PROBLEM DETAILS: Print the lines from the items starting at the line that contains "더 알고 싶으신가요? 이메일을 보내주세" and ending at the line that contains "든 연령에서 발생할 수 있습니다. 이 가", with both of those lines included. Reproduce each line character for character.

PROVIDED INFORMATION:
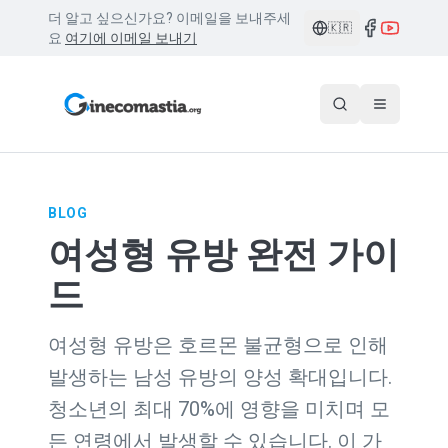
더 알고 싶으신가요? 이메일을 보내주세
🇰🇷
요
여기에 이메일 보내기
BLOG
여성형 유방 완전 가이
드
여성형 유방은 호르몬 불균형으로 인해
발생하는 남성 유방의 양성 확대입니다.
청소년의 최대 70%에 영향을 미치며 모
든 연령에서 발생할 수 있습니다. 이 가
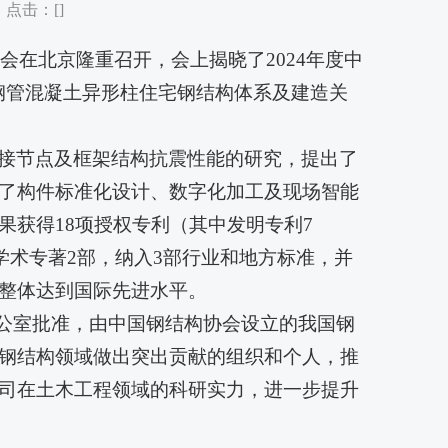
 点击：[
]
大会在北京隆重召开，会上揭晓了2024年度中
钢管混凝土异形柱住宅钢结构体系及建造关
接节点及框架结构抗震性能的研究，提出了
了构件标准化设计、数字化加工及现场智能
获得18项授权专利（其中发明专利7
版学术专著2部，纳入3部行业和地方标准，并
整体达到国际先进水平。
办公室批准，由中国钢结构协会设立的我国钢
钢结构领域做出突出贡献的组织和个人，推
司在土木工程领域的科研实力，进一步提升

---

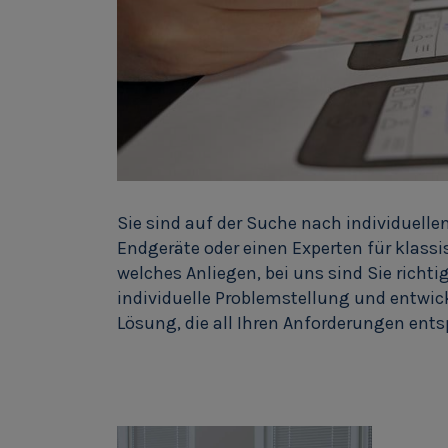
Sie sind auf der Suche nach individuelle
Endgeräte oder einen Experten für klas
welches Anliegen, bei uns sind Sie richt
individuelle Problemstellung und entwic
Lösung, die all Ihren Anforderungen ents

---

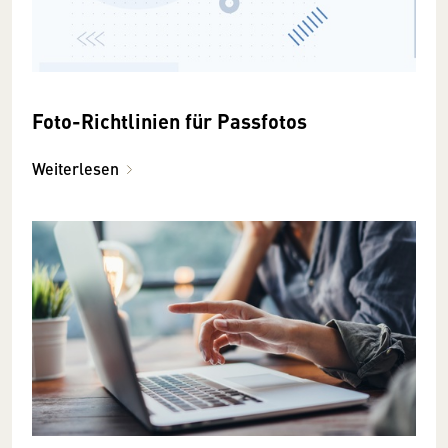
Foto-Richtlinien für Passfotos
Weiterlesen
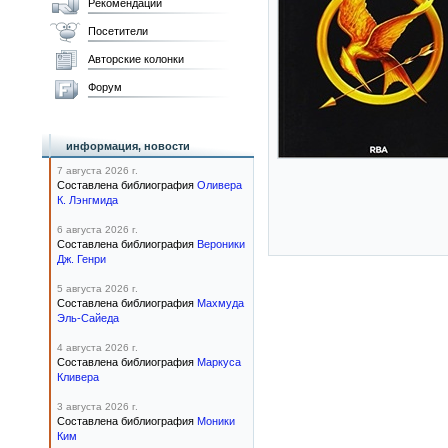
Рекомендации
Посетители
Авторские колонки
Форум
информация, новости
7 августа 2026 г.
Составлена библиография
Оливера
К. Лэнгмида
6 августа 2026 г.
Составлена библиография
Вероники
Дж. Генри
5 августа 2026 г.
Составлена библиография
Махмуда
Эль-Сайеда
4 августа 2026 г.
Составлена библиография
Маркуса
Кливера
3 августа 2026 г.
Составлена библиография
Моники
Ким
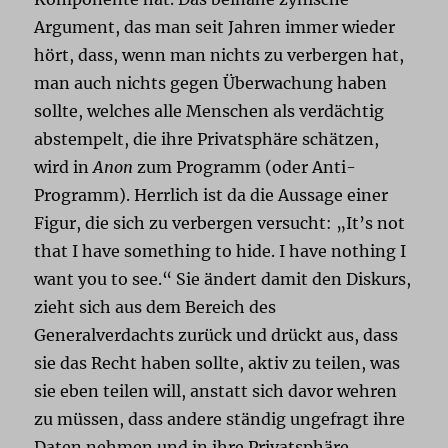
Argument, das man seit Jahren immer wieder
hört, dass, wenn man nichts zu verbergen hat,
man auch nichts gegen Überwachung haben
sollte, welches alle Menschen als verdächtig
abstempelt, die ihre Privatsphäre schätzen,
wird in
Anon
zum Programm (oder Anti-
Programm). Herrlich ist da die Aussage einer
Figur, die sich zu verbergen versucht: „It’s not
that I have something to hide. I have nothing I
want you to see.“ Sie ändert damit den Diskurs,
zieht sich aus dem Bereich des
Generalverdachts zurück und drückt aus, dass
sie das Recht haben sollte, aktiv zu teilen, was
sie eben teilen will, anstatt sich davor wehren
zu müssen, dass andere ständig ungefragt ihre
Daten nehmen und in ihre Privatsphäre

ANSWER:
더 알고 싶으신가요? 이메일을 보내주세
🇰🇷
요
여기에 이메일 보내기
BLOG
여성형 유방 완전 가이
드
여성형 유방은 호르몬 불균형으로 인해
발생하는 남성 유방의 양성 확대입니다.
청소년의 최대 70%에 영향을 미치며 모
든 연령에서 발생할 수 있습니다. 이 가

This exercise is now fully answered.